Saved entries
----
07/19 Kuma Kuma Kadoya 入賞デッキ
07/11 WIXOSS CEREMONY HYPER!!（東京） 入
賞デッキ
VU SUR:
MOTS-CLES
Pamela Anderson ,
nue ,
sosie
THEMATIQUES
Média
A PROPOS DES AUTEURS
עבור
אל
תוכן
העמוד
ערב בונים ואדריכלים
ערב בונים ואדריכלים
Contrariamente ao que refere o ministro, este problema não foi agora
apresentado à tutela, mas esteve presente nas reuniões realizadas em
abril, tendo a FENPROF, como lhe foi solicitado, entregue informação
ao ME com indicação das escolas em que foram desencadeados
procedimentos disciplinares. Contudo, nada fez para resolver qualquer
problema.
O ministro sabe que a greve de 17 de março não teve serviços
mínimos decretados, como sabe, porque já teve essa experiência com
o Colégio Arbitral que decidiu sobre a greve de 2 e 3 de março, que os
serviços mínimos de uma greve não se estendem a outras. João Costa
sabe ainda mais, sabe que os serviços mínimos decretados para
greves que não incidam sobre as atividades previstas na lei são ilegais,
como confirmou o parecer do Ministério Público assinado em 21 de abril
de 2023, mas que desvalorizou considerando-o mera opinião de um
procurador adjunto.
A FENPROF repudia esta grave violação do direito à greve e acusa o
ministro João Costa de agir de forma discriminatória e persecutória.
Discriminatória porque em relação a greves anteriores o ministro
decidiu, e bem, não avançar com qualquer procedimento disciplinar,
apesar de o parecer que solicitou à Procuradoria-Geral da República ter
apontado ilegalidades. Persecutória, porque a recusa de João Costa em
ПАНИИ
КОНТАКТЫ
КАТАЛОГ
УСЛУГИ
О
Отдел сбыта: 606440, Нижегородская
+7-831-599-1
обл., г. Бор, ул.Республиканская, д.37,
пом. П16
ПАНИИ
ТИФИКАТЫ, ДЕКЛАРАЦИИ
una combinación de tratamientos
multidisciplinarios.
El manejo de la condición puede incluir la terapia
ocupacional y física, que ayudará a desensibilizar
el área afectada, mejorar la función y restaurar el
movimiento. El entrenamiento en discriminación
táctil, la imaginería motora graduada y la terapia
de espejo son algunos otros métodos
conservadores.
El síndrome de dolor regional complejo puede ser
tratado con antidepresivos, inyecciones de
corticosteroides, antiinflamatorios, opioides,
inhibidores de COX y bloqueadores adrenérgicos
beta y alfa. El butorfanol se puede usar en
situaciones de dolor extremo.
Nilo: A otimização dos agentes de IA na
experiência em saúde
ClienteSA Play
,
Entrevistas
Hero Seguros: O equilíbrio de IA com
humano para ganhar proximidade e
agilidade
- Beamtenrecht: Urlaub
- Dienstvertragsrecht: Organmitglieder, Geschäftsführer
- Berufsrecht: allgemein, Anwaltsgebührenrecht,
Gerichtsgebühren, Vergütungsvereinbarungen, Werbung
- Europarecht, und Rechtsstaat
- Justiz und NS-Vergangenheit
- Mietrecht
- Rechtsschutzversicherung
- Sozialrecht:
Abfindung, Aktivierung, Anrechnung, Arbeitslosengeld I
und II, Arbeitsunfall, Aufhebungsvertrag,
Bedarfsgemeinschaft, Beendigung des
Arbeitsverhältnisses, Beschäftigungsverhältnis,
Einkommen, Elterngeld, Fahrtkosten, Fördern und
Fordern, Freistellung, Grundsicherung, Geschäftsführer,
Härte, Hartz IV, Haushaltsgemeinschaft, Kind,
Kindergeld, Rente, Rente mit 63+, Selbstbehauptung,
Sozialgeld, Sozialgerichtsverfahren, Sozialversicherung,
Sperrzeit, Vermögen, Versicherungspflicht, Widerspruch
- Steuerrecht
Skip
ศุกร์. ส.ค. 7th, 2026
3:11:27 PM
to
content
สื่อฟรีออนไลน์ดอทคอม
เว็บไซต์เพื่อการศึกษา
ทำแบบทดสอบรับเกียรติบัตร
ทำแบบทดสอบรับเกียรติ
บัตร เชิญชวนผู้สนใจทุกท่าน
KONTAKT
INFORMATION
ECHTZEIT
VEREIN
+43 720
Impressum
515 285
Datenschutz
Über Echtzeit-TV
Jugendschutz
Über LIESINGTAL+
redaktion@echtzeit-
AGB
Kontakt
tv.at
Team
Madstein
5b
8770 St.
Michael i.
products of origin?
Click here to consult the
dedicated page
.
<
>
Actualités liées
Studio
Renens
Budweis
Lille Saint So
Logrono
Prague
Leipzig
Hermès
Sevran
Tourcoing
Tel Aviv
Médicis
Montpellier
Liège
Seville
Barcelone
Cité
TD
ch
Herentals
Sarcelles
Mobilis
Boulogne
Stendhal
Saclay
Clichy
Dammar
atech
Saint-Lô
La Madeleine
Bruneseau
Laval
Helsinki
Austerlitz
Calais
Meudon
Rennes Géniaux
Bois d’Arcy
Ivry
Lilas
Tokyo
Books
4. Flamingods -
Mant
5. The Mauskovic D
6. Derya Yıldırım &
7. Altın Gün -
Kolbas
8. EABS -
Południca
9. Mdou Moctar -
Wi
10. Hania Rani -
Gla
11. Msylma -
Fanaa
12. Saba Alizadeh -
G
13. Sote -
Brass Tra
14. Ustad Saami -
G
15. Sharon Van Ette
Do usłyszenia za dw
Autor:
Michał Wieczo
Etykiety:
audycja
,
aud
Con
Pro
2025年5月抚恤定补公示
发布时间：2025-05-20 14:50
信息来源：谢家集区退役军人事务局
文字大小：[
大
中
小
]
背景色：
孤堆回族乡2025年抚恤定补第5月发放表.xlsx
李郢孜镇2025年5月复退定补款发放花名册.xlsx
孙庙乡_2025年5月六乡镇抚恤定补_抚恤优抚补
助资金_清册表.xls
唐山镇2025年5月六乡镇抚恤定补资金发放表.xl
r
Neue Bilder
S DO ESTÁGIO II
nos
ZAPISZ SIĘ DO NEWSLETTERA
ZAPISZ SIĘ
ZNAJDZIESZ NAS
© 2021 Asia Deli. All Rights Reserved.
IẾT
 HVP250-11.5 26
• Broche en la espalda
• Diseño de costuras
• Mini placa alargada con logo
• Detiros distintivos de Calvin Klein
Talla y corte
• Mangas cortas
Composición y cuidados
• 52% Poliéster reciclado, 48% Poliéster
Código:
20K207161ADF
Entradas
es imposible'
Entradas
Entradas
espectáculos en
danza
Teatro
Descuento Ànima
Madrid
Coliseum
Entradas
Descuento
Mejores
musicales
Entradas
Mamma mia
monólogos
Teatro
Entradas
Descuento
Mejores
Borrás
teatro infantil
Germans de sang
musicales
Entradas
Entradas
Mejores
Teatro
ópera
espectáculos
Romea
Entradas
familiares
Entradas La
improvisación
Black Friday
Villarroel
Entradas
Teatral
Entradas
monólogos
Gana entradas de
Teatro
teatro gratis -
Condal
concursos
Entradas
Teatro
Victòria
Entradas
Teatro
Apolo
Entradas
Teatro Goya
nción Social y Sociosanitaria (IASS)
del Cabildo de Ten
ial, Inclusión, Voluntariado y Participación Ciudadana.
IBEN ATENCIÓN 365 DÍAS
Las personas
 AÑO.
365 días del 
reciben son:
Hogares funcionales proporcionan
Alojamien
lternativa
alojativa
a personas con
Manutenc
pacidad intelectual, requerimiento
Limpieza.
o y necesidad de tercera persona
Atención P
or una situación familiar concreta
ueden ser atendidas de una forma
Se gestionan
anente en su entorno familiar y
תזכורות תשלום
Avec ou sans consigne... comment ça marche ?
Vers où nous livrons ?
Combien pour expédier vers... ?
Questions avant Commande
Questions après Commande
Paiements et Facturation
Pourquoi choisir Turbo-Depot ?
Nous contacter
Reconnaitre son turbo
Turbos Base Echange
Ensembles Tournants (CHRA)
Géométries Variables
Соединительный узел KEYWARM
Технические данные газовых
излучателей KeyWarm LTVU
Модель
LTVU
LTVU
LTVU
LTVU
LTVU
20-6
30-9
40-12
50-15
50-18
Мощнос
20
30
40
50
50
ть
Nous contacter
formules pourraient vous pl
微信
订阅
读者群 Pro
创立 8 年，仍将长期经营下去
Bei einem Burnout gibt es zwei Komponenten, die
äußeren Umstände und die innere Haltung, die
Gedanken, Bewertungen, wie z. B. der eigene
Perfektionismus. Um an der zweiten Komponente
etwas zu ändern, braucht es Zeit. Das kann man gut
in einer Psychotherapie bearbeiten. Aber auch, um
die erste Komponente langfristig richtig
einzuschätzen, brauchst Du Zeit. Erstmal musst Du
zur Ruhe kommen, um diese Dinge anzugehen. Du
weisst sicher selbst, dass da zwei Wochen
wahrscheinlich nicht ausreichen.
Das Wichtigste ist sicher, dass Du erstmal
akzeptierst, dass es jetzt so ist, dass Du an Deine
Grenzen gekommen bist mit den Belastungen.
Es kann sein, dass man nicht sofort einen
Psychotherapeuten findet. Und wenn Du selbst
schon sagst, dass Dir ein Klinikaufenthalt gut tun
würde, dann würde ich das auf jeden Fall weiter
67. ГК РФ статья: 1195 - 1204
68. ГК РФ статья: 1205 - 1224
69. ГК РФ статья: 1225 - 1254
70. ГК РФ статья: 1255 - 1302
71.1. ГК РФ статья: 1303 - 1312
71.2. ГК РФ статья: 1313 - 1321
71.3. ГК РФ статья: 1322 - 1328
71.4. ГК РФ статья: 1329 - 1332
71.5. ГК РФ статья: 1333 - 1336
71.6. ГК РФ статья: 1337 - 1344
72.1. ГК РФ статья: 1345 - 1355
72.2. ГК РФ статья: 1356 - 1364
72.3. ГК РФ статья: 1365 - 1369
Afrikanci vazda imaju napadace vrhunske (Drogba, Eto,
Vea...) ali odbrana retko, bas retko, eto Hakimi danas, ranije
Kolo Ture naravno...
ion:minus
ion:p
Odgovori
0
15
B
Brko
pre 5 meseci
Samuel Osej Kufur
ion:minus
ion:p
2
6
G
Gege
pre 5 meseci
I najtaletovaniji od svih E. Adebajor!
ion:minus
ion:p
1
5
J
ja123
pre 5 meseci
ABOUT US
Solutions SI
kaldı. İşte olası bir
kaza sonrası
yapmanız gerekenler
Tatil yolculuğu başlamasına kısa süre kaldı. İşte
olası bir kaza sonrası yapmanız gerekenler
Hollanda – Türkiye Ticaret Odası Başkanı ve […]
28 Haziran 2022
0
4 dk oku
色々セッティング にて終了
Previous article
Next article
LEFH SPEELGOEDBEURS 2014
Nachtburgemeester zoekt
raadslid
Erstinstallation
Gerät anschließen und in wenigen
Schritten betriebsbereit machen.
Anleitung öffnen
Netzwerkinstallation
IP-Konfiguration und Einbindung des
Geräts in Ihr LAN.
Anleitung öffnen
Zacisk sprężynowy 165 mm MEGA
----
Can you rename "ministro" to "secretário" in everything from the start of the items down to the line containing "ao ME com indicação", and leave every other word as it stands?

## Your solution
07/19 Kuma Kuma Kadoya 入賞デッキ
07/11 WIXOSS CEREMONY HYPER!!（東京） 入
賞デッキ
VU SUR:
MOTS-CLES
Pamela Anderson ,
nue ,
sosie
THEMATIQUES
Média
A PROPOS DES AUTEURS
עבור
אל
תוכן
העמוד
ערב בונים ואדריכלים
ערב בונים ואדריכלים
Contrariamente ao que refere o secretário, este problema não foi agora
apresentado à tutela, mas esteve presente nas reuniões realizadas em
abril, tendo a FENPROF, como lhe foi solicitado, entregue informação
ao ME com indicação das escolas em que foram desencadeados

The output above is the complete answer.